Wie die Wahrnehmung eines Grundrechts faktisch verhindert wird

Kriegsdienstverweigerung

von Tobias Pflüger
Hintergrund
Hintergrund

Auch wenn das Thema Kriegsdienstverweigerung seit der Aussetzung der Wehrpflicht 2011 kaum noch präsent ist: Aktuell ist es auch heute noch, da das Kriegsdienstverweigerungsrecht nicht nur Wehrpflichtigen, sondern auch aktiven Soldat*innen zusteht. Wenn diese nach ihrer Ausbildung mit der grausamen Realität des Krieges konfrontiert sind, beginnt doch so manche*r zu zweifeln. Für diese Menschen ist es enorm wichtig, auch dann noch den Kriegsdienst verweigern zu können. In der Realität sieht es jedoch leider anders aus. In den vergangenen Jahren häuften sich die Berichte, dass die Bundeswehr von Kriegsdienstverweigernden Ausbildungskosten in ruinöser Höhe zurückfordert. Deshalb habe ich eine Kleine Anfrage (1) an die Bundesregierung gestellt, die das Ausmaß des Problems verdeutlicht.
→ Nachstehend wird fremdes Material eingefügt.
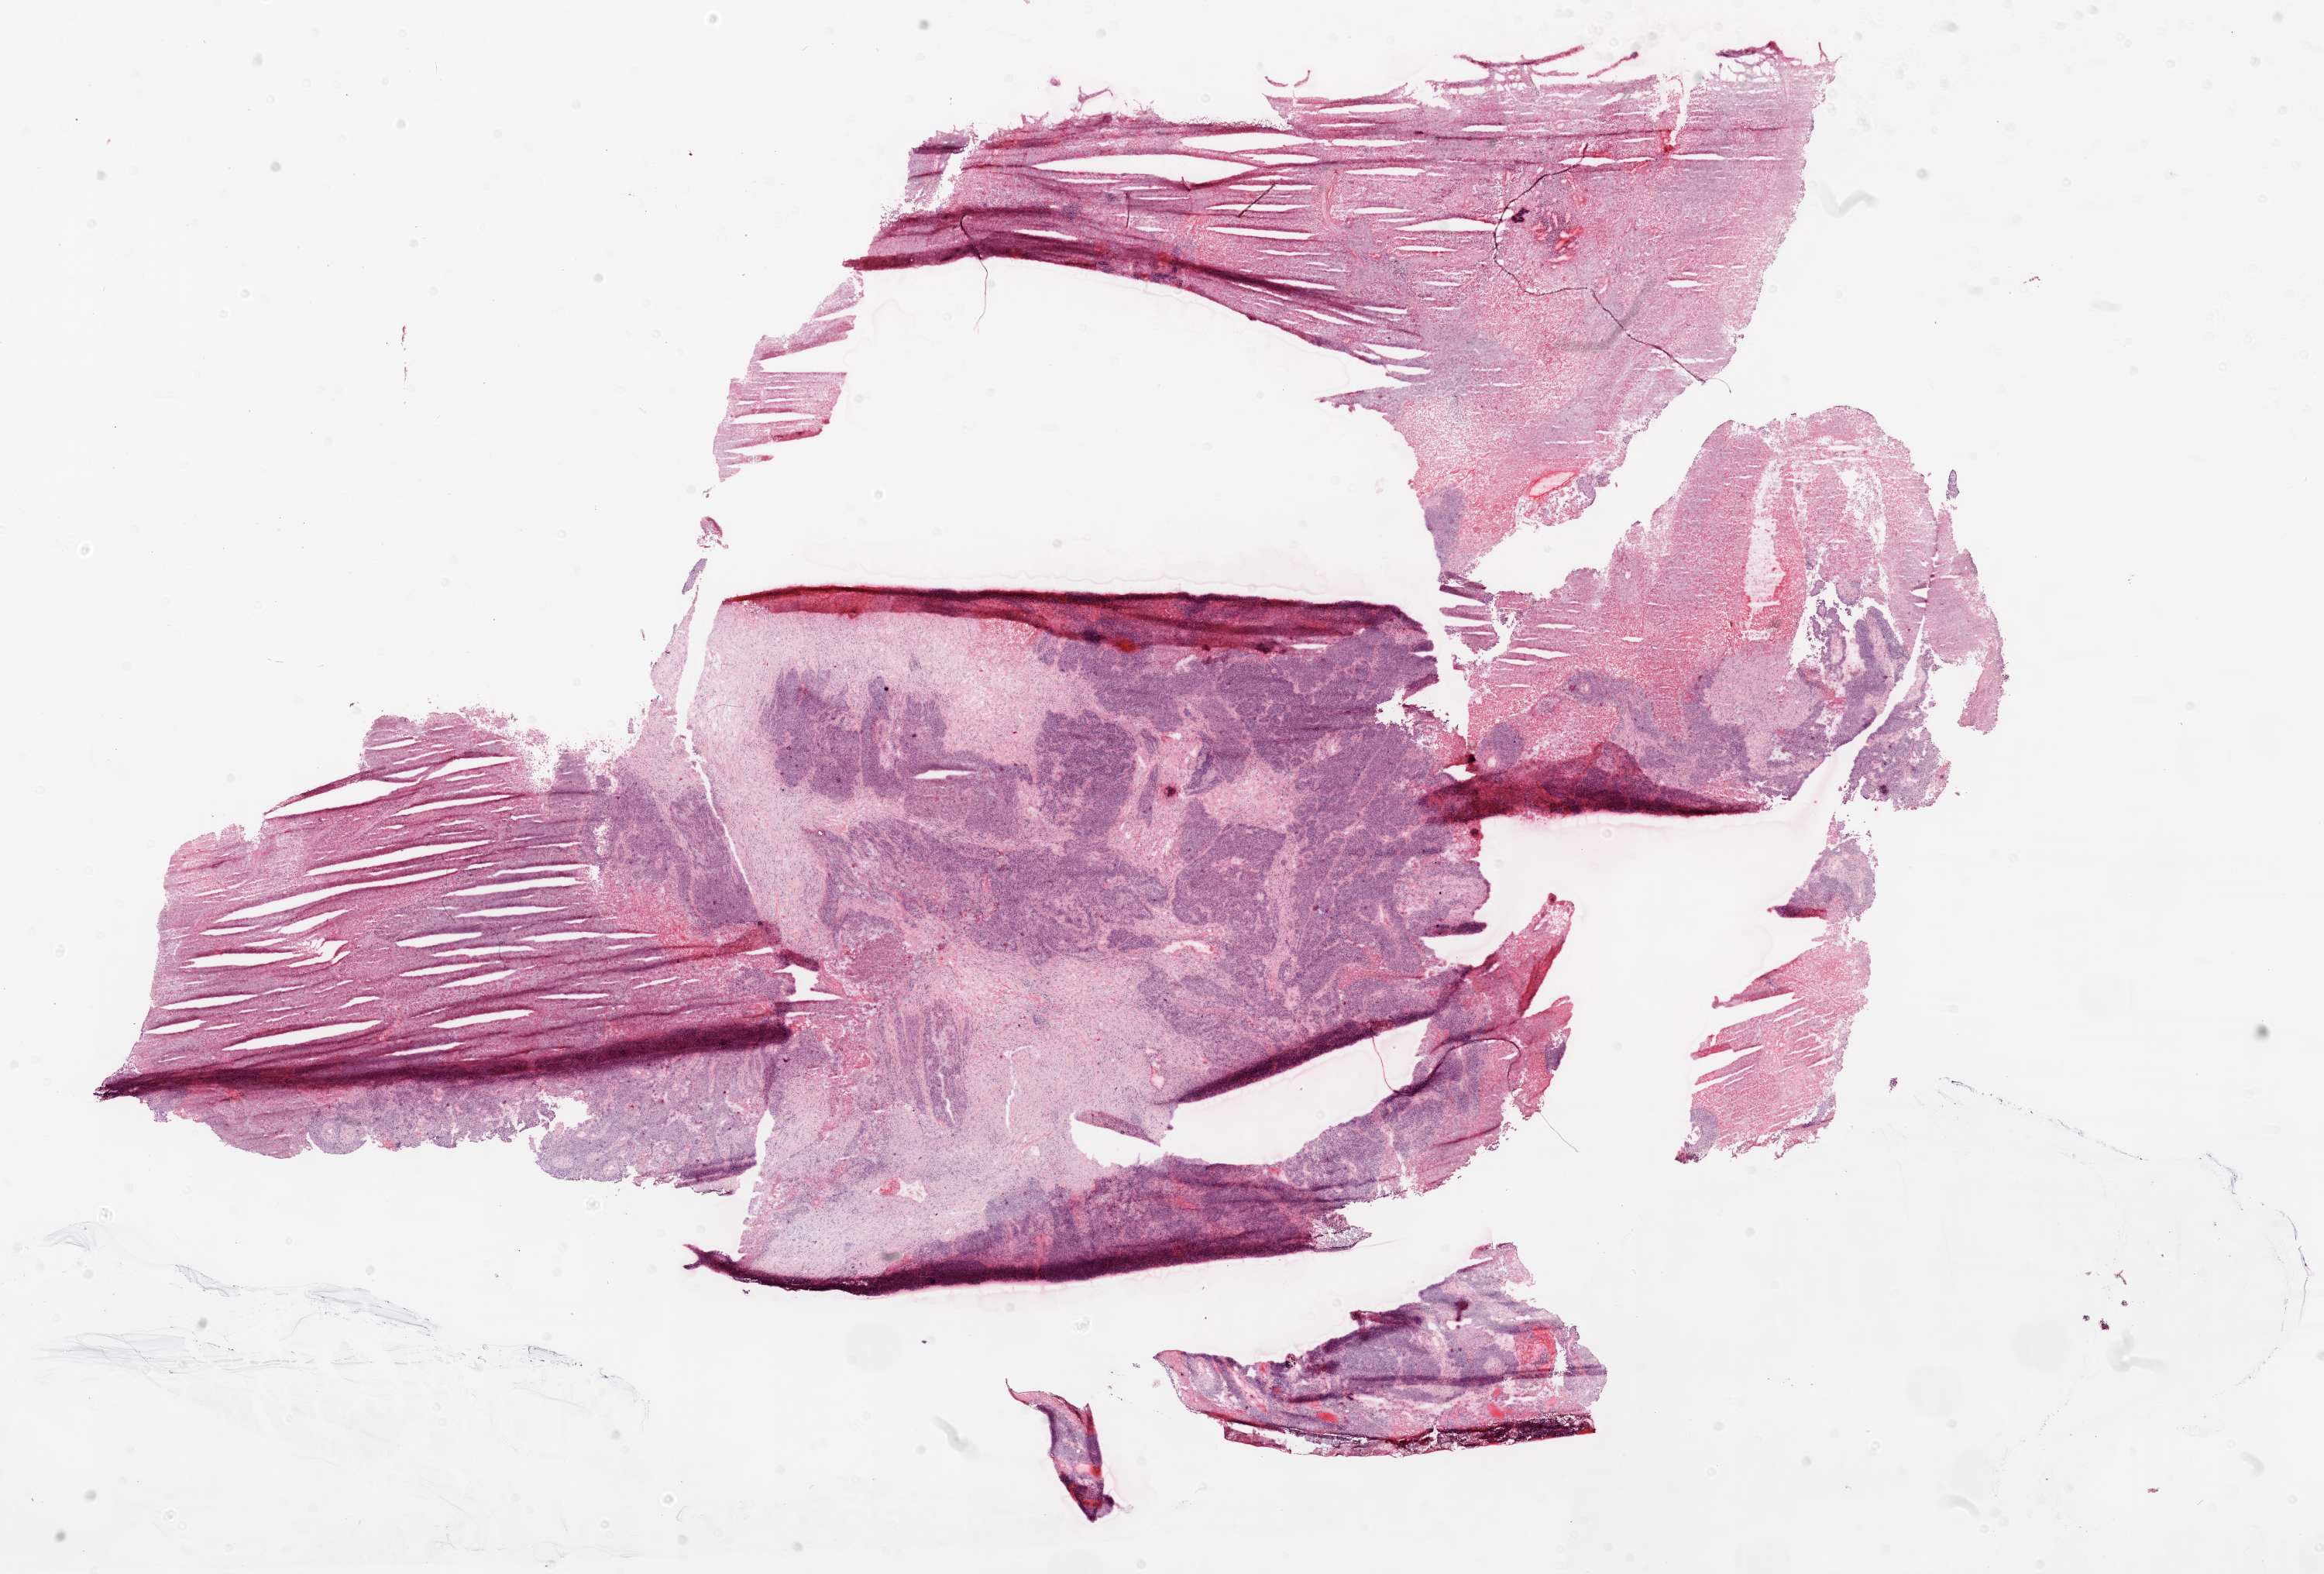
Digitized H&E-stained tissue section (whole slide) — a low-resolution overview of the entire scanned area, about 24.1 x 16.3 mm (acquisition: 20x scan); frozen section; ovary, recurrent tumour sample. Female patient; age at initial diagnosis 59 years. Slide review estimates, as recorded: tumour cells 70%, tumour nuclei 70%, normal cells 0%, stromal cells 30%, necrosis 0%. Infiltration values recorded for this section: lymphocyte infiltration 0%, monocyte infiltration 0%, neutrophil infiltration 0%.
• this section: recurrent tumour
• patient diagnosis: Serous cystadenocarcinoma, NOS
Die Antwort ist in vielerlei Hinsicht aufschlussreich. 2015 bis 2020 stellten 1.172 Personen einen Antrag auf Kriegsdienstverweigerung. Davon wurden nur 523, also weniger als die Hälfte, ohne Widerspruch anerkannt. Viele wurden wegen vermeintlich ungeeigneter Begründungen oder Zweifeln abgelehnt. Etwa ein Viertel dieser 523 Anerkannten sah sich dann mit hohen Geldrückforderungen der Bundeswehr für Ausbildungskosten konfrontiert. Dies betraf 2015 bis 2020 149 Ex-Soldat*innen. Sie bezahlen ihre Gewissensentscheidung buchstäblich teuer. 8 Mio. € forderte die Bundeswehr 2015 bis 2020 von Kriegsdienstverweigernden zurück. Daraus ergibt sich ein durchschnittlicher Rückforderungsbetrag von etwa 53.700 € pro Person. Ein ehemaliger Flugsicherungsoffizier musste 2020 sogar 130.000 € an die Bundeswehr zurückzahlen. (2) Für einen Großteil der oft jungen Soldat*innen dürften solche Beträge existenzgefährdend sein. Von den seit 2015 zurückgeforderten 8 Mio. € wurden bislang nur 1 Mio. € zurückgezahlt. Möglicherweise haben einige ehemalige Soldat*innen schlicht nicht das Geld, um sich ihre Kriegsdienstverweigerung zu „erkaufen“. Dadurch wird das Grundrecht auf Kriegsdienstverweigerung de facto ausgehebelt.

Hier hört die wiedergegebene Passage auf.